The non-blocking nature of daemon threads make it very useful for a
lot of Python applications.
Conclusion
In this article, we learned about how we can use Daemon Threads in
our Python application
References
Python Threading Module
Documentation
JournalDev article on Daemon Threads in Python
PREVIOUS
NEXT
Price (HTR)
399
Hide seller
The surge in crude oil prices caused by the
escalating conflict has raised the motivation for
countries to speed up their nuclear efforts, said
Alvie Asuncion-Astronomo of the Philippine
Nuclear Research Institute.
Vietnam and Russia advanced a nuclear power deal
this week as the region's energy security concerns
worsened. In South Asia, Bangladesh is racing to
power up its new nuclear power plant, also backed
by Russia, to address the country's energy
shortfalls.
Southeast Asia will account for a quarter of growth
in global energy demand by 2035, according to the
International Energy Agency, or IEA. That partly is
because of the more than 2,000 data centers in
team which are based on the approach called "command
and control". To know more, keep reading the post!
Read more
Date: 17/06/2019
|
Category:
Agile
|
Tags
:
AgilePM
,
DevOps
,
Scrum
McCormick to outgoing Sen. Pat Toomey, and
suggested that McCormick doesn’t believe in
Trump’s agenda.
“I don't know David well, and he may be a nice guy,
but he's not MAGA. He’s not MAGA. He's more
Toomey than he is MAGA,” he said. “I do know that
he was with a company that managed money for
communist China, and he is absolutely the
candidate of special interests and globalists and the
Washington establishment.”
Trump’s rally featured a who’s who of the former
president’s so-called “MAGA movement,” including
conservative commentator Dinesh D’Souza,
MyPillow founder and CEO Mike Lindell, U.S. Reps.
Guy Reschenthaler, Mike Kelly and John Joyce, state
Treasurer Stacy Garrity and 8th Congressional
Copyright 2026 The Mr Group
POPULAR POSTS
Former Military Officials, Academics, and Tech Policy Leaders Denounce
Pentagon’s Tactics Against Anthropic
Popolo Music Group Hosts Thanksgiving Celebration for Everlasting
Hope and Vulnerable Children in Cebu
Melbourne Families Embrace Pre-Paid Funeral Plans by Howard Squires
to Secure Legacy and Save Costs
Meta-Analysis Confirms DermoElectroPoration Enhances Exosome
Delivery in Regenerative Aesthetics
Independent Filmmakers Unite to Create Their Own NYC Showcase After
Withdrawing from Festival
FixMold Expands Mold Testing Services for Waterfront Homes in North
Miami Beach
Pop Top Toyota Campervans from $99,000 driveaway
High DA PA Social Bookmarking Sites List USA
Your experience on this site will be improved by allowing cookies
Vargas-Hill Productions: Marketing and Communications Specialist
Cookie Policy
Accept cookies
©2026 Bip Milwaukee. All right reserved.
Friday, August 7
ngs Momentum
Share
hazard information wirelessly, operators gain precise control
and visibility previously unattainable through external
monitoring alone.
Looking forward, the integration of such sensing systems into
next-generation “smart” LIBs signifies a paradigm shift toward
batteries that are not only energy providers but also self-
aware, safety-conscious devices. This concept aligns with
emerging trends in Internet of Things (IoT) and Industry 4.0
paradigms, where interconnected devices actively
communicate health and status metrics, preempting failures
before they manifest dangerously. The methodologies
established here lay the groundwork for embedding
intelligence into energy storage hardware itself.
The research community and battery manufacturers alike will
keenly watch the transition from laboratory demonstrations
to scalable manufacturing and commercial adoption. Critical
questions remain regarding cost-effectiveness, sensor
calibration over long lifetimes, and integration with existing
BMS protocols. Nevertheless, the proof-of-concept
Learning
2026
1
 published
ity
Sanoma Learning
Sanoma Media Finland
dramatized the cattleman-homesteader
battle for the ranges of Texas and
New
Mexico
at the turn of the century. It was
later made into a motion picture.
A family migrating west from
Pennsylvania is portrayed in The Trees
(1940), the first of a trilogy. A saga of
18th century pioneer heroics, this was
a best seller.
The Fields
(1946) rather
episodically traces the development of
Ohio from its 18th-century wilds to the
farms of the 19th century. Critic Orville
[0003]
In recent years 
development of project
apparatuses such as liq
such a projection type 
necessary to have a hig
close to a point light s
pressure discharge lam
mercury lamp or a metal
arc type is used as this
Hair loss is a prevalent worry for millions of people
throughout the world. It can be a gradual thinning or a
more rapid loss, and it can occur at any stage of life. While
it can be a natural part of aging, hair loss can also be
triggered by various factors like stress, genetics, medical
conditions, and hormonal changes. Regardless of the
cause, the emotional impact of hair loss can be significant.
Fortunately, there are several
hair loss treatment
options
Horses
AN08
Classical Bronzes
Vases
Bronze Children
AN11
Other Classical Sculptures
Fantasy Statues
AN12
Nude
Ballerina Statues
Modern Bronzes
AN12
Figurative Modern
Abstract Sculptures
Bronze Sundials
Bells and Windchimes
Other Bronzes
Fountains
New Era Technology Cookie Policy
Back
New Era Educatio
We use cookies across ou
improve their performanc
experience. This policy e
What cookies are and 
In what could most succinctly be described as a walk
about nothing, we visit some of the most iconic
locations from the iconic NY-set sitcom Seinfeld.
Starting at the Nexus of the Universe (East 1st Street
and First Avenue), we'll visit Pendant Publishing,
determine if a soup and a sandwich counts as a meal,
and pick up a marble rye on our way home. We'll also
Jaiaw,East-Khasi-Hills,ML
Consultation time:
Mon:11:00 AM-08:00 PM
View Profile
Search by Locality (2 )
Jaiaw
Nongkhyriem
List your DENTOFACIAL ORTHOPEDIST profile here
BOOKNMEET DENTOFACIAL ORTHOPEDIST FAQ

What is expected »
Write out every line of text in the rows above, keeping each word and line break as it appears.

Reply »
The non-blocking nature of daemon threads make it very useful for a
lot of Python applications.
Conclusion
In this article, we learned about how we can use Daemon Threads in
our Python application
References
Python Threading Module
Documentation
JournalDev article on Daemon Threads in Python
PREVIOUS
NEXT
Price (HTR)
399
Hide seller
The surge in crude oil prices caused by the
escalating conflict has raised the motivation for
countries to speed up their nuclear efforts, said
Alvie Asuncion-Astronomo of the Philippine
Nuclear Research Institute.
Vietnam and Russia advanced a nuclear power deal
this week as the region's energy security concerns
worsened. In South Asia, Bangladesh is racing to
power up its new nuclear power plant, also backed
by Russia, to address the country's energy
shortfalls.
Southeast Asia will account for a quarter of growth
in global energy demand by 2035, according to the
International Energy Agency, or IEA. That partly is
because of the more than 2,000 data centers in
team which are based on the approach called "command
and control". To know more, keep reading the post!
Read more
Date: 17/06/2019
|
Category:
Agile
|
Tags
:
AgilePM
,
DevOps
,
Scrum
McCormick to outgoing Sen. Pat Toomey, and
suggested that McCormick doesn’t believe in
Trump’s agenda.
“I don't know David well, and he may be a nice guy,
but he's not MAGA. He’s not MAGA. He's more
Toomey than he is MAGA,” he said. “I do know that
he was with a company that managed money for
communist China, and he is absolutely the
candidate of special interests and globalists and the
Washington establishment.”
Trump’s rally featured a who’s who of the former
president’s so-called “MAGA movement,” including
conservative commentator Dinesh D’Souza,
MyPillow founder and CEO Mike Lindell, U.S. Reps.
Guy Reschenthaler, Mike Kelly and John Joyce, state
Treasurer Stacy Garrity and 8th Congressional
Copyright 2026 The Mr Group
POPULAR POSTS
Former Military Officials, Academics, and Tech Policy Leaders Denounce
Pentagon’s Tactics Against Anthropic
Popolo Music Group Hosts Thanksgiving Celebration for Everlasting
Hope and Vulnerable Children in Cebu
Melbourne Families Embrace Pre-Paid Funeral Plans by Howard Squires
to Secure Legacy and Save Costs
Meta-Analysis Confirms DermoElectroPoration Enhances Exosome
Delivery in Regenerative Aesthetics
Independent Filmmakers Unite to Create Their Own NYC Showcase After
Withdrawing from Festival
FixMold Expands Mold Testing Services for Waterfront Homes in North
Miami Beach
Pop Top Toyota Campervans from $99,000 driveaway
High DA PA Social Bookmarking Sites List USA
Your experience on this site will be improved by allowing cookies
Vargas-Hill Productions: Marketing and Communications Specialist
Cookie Policy
Accept cookies
©2026 Bip Milwaukee. All right reserved.
Friday, August 7
ngs Momentum
Share
hazard information wirelessly, operators gain precise control
and visibility previously unattainable through external
monitoring alone.
Looking forward, the integration of such sensing systems into
next-generation “smart” LIBs signifies a paradigm shift toward
batteries that are not only energy providers but also self-
aware, safety-conscious devices. This concept aligns with
emerging trends in Internet of Things (IoT) and Industry 4.0
paradigms, where interconnected devices actively
communicate health and status metrics, preempting failures
before they manifest dangerously. The methodologies
established here lay the groundwork for embedding
intelligence into energy storage hardware itself.
The research community and battery manufacturers alike will
keenly watch the transition from laboratory demonstrations
to scalable manufacturing and commercial adoption. Critical
questions remain regarding cost-effectiveness, sensor
calibration over long lifetimes, and integration with existing
BMS protocols. Nevertheless, the proof-of-concept
Learning
2026
1
 published
ity
Sanoma Learning
Sanoma Media Finland
dramatized the cattleman-homesteader
battle for the ranges of Texas and
New
Mexico
at the turn of the century. It was
later made into a motion picture.
A family migrating west from
Pennsylvania is portrayed in The Trees
(1940), the first of a trilogy. A saga of
18th century pioneer heroics, this was
a best seller.
The Fields
(1946) rather
episodically traces the development of
Ohio from its 18th-century wilds to the
farms of the 19th century. Critic Orville
[0003]
In recent years 
development of project
apparatuses such as liq
such a projection type 
necessary to have a hig
close to a point light s
pressure discharge lam
mercury lamp or a metal
arc type is used as this
Hair loss is a prevalent worry for millions of people
throughout the world. It can be a gradual thinning or a
more rapid loss, and it can occur at any stage of life. While
it can be a natural part of aging, hair loss can also be
triggered by various factors like stress, genetics, medical
conditions, and hormonal changes. Regardless of the
cause, the emotional impact of hair loss can be significant.
Fortunately, there are several
hair loss treatment
options
Horses
AN08
Classical Bronzes
Vases
Bronze Children
AN11
Other Classical Sculptures
Fantasy Statues
AN12
Nude
Ballerina Statues
Modern Bronzes
AN12
Figurative Modern
Abstract Sculptures
Bronze Sundials
Bells and Windchimes
Other Bronzes
Fountains
New Era Technology Cookie Policy
Back
New Era Educatio
We use cookies across ou
improve their performanc
experience. This policy e
What cookies are and 
In what could most succinctly be described as a walk
about nothing, we visit some of the most iconic
locations from the iconic NY-set sitcom Seinfeld.
Starting at the Nexus of the Universe (East 1st Street
and First Avenue), we'll visit Pendant Publishing,
determine if a soup and a sandwich counts as a meal,
and pick up a marble rye on our way home. We'll also
Jaiaw,East-Khasi-Hills,ML
Consultation time:
Mon:11:00 AM-08:00 PM
View Profile
Search by Locality (2 )
Jaiaw
Nongkhyriem
List your DENTOFACIAL ORTHOPEDIST profile here
BOOKNMEET DENTOFACIAL ORTHOPEDIST FAQ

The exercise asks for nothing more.